One-Half

Recently, a lot of my friends have been tossing around the “one-half” idea. We’re sophomores (read: we’re old). Two years into college and we feel old.

No, maybe it’s not age. Maybe we just feel like we know this place. For almost two years, we have grown and Yale has grown. Exciting things are happening on campus: a new batch of Yale College Council Officers will be elected in the next few days, Yale will open a brand new college in Singapore in 2013, and two new residential colleges will open their doors to students in 2015. Yale is in motion.

But we are in motion, too! Exciting things are happening in our lives as sophomores! We are on the verge of declaring majors, starting to find some sort of direction, settled into our residential colleges, established citizens the New Haven community, and members of something larger than ourselves. Finally. We feel it: we feel like we, in some shape or form, embody what is Yale.
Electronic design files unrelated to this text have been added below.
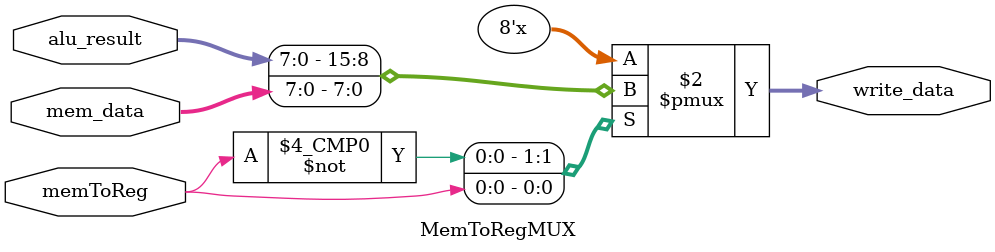
<source format=sv>
module MemToRegMUX (
    input  logic [7:0] alu_result,
    input  logic [7:0] mem_data,
    input  logic       memToReg,     // 0 = alu_result, 1 = mem_data
    output logic [7:0] write_data
);

    always_comb begin
        case (memToReg)
            1'b0: write_data = alu_result;
            1'b1: write_data = mem_data;
        endcase
    end

endmodule

</source>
And then I hear this number: one-half. It sounds incomplete. It sounds fragmented. Yet, there is a resounding beauty in the fact that there is something yet to be fulfilled.

One-half (noun): The part of the Yale experience that we, as sophomores, have almost completed.

No, no, no. Let’s take a step back, friends.

One-half (noun): The part of the Yale experience that we, as sophomores, have left to enjoy, to savor, to cherish. The part of the Yale experience that we have left to blossom as individuals, to embrace all that is offered here in this community, to build friendships that will last far, far outside the walls of these castle-like residential colleges. One-half cannot capture what will happen in two full years of exploration, of challenge, and of fun.

I truly believe–deep down in this heart that has only been through “one-half” of the Yale experience–that this place has changed me: I have grown here. But “one-half” is not a descriptor that even begins to describe how much I will grow in my upcoming two years at Yale.  Let’s not forget about the second half.